• **WHAT YOU HAVE TO DO**: Pictures aside, return every line below exactly as written.

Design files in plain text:
↓
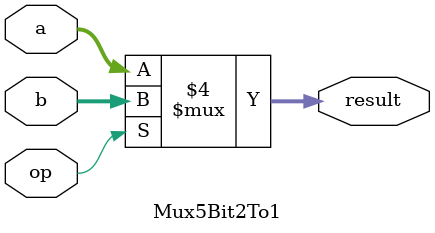
<source format=v>
`timescale 1ns / 1ps
module Mux5Bit2To1(a, b, op, result);

input [4:0] a, b; // 5-bit inputs
input op; // one-bit selection input
output [4:0] result; // 5-bit output
reg [4:0] result; 

always @(*)
begin
	if (op ==0)
		result = a;
	else
		result = b;
end

endmodule

</source>
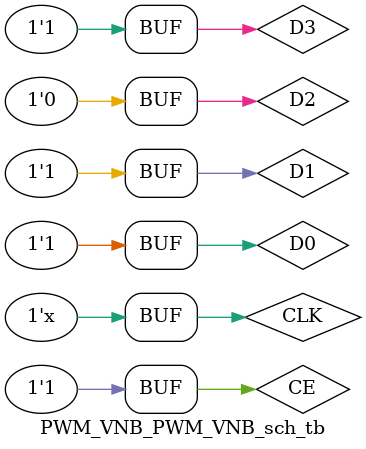
<source format=v>

`timescale 1ns / 1ps

module PWM_VNB_PWM_VNB_sch_tb();

// Inputs
   reg D0;
   reg D1;
   reg D2;
   reg D3;
   reg CLK;
   reg CE;

// Output
   wire q2;
   wire PWM;
   wire q3;
   wire Chk;
   wire q0;
   wire q1;

// Bidirs

// Instantiate the UUT
   PWM_VNB UUT (
		.q2(q2), 
		.D0(D0), 
		.D1(D1), 
		.D2(D2), 
		.D3(D3), 
		.CLK(CLK), 
		.PWM(PWM), 
		.CE(CE), 
		.q3(q3), 
		.Chk(Chk), 
		.q0(q0), 
		.q1(q1)
   );
// Initialize Inputs
  
       initial begin
		D0 = 1;
		D1 = 1;
		D2 = 0;
		D3 = 1;
		CLK = 1;
		CE = 1;
   end
	always begin
	CLK=~CLK;
	#50;
	end
endmodule

</source>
↑
• **REPLY TO THE EXERCISE**:
<source format=v>
`timescale 1ns / 1ps
module Mux5Bit2To1(a, b, op, result);

input [4:0] a, b; // 5-bit inputs
input op; // one-bit selection input
output [4:0] result; // 5-bit output
reg [4:0] result; 

always @(*)
begin
	if (op ==0)
		result = a;
	else
		result = b;
end

endmodule

</source>
<source format=v>

`timescale 1ns / 1ps

module PWM_VNB_PWM_VNB_sch_tb();

// Inputs
   reg D0;
   reg D1;
   reg D2;
   reg D3;
   reg CLK;
   reg CE;

// Output
   wire q2;
   wire PWM;
   wire q3;
   wire Chk;
   wire q0;
   wire q1;

// Bidirs

// Instantiate the UUT
   PWM_VNB UUT (
		.q2(q2), 
		.D0(D0), 
		.D1(D1), 
		.D2(D2), 
		.D3(D3), 
		.CLK(CLK), 
		.PWM(PWM), 
		.CE(CE), 
		.q3(q3), 
		.Chk(Chk), 
		.q0(q0), 
		.q1(q1)
   );
// Initialize Inputs
  
       initial begin
		D0 = 1;
		D1 = 1;
		D2 = 0;
		D3 = 1;
		CLK = 1;
		CE = 1;
   end
	always begin
	CLK=~CLK;
	#50;
	end
endmodule

</source>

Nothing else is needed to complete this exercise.